(Your objective): From the first line to the last, please print the entries exactly, omitting pictures.

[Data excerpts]
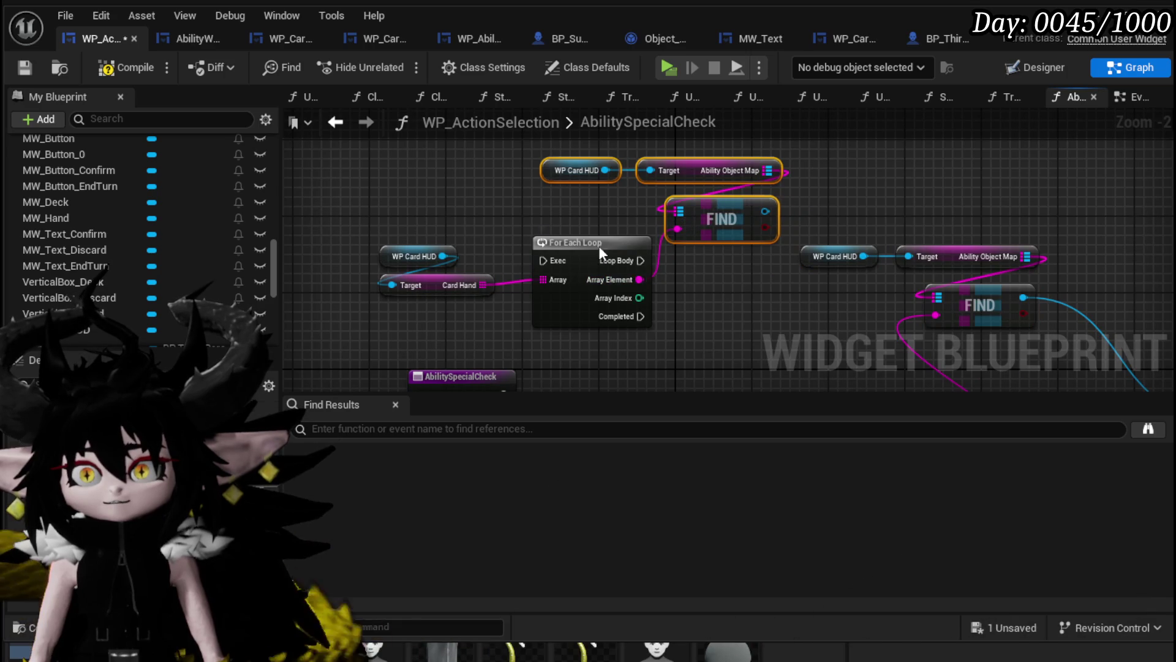
drag(599, 246, 579, 204)
Tidy the getter, loop and FIND nodes, then search 'Spec' from the found ability output.
mouse_move(364, 242)
mouse_down()
mouse_move(430, 308)
mouse_move(553, 140)
mouse_up()
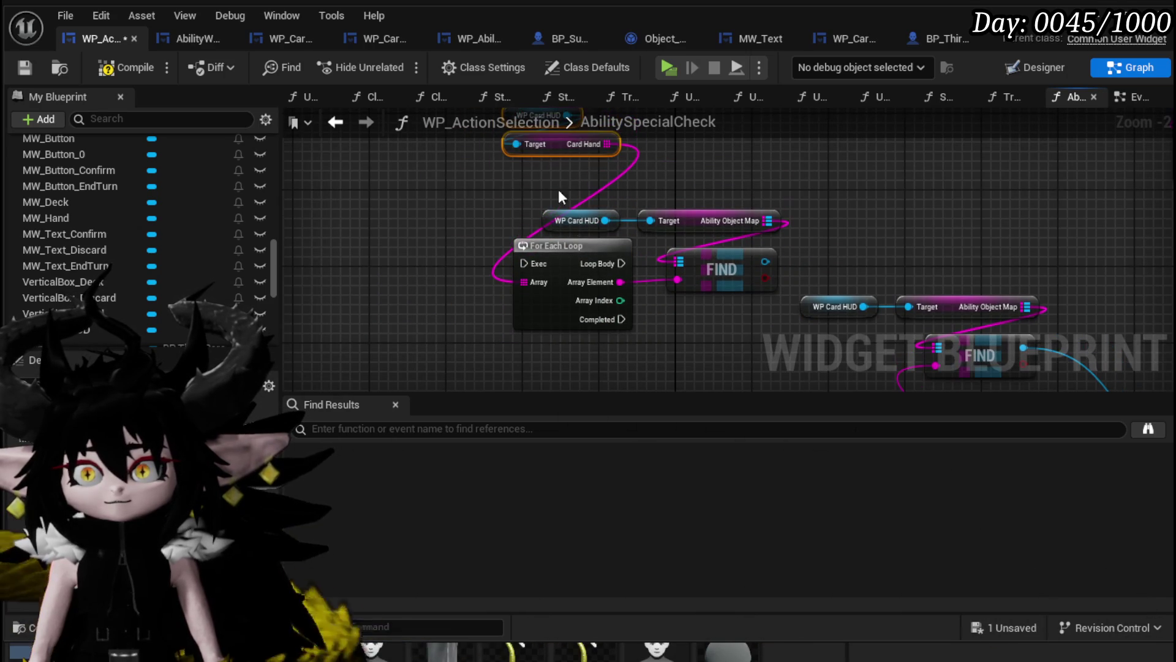
drag(697, 226, 697, 207)
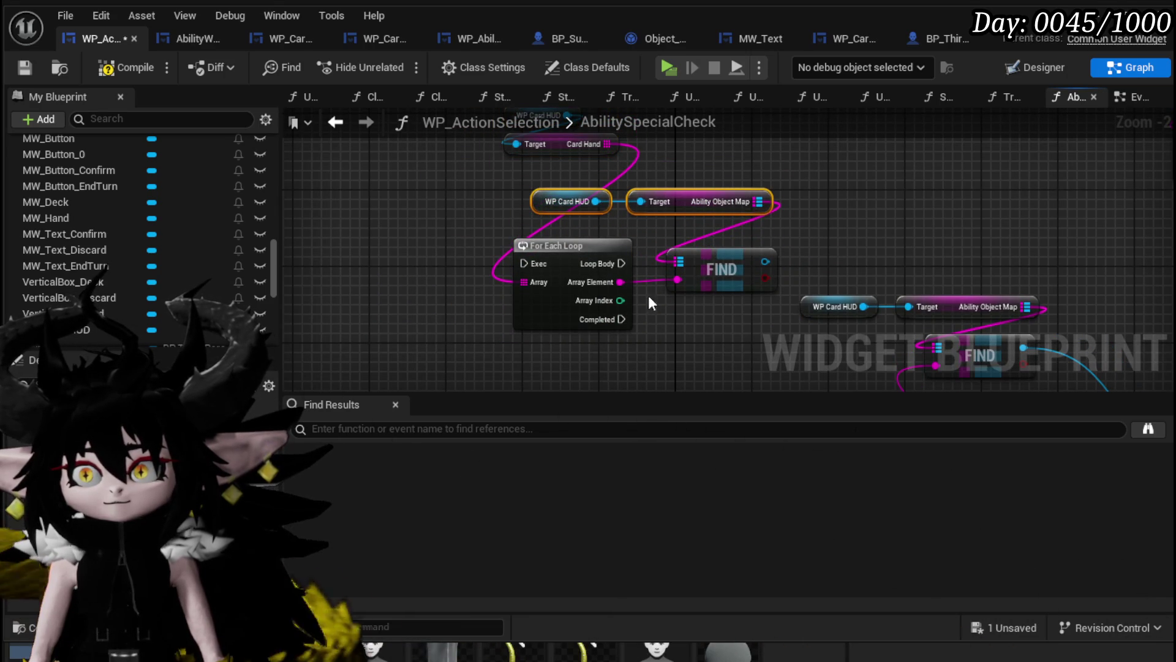
drag(512, 354, 692, 144)
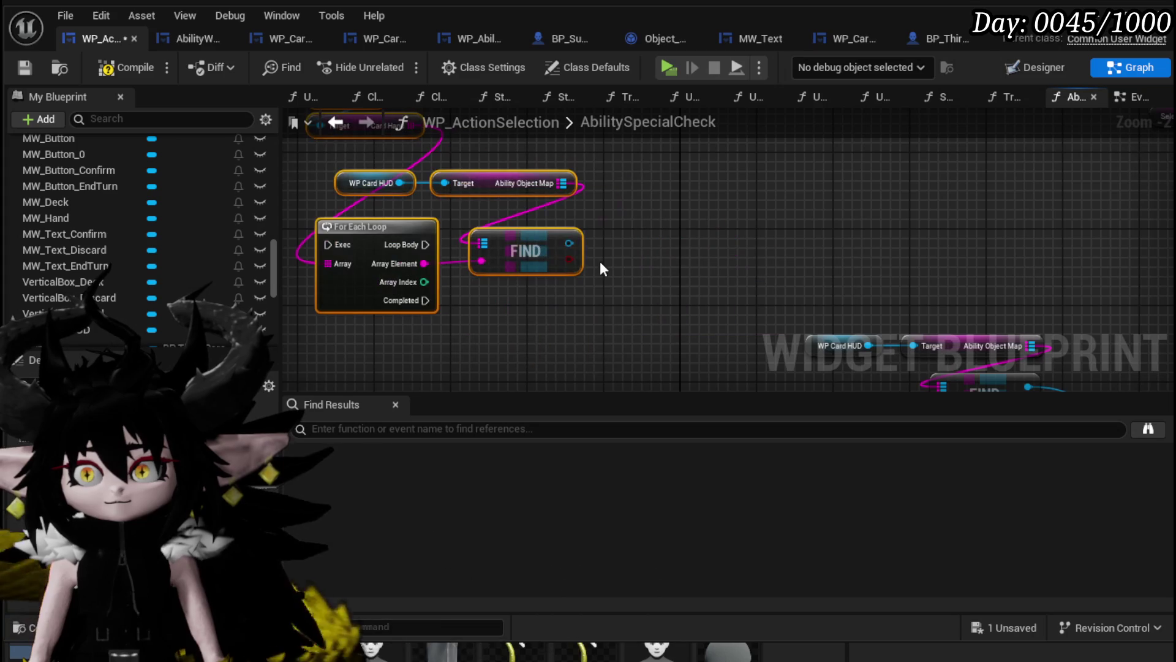
drag(596, 241, 644, 232)
text(Spec)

(Reply):
drag(599, 246, 579, 204)
Tidy the getter, loop and FIND nodes, then search 'Spec' from the found ability output.
mouse_move(364, 242)
mouse_down()
mouse_move(430, 308)
mouse_move(553, 140)
mouse_up()
drag(697, 226, 697, 207)
drag(512, 354, 692, 144)
drag(596, 241, 644, 232)
text(Spec)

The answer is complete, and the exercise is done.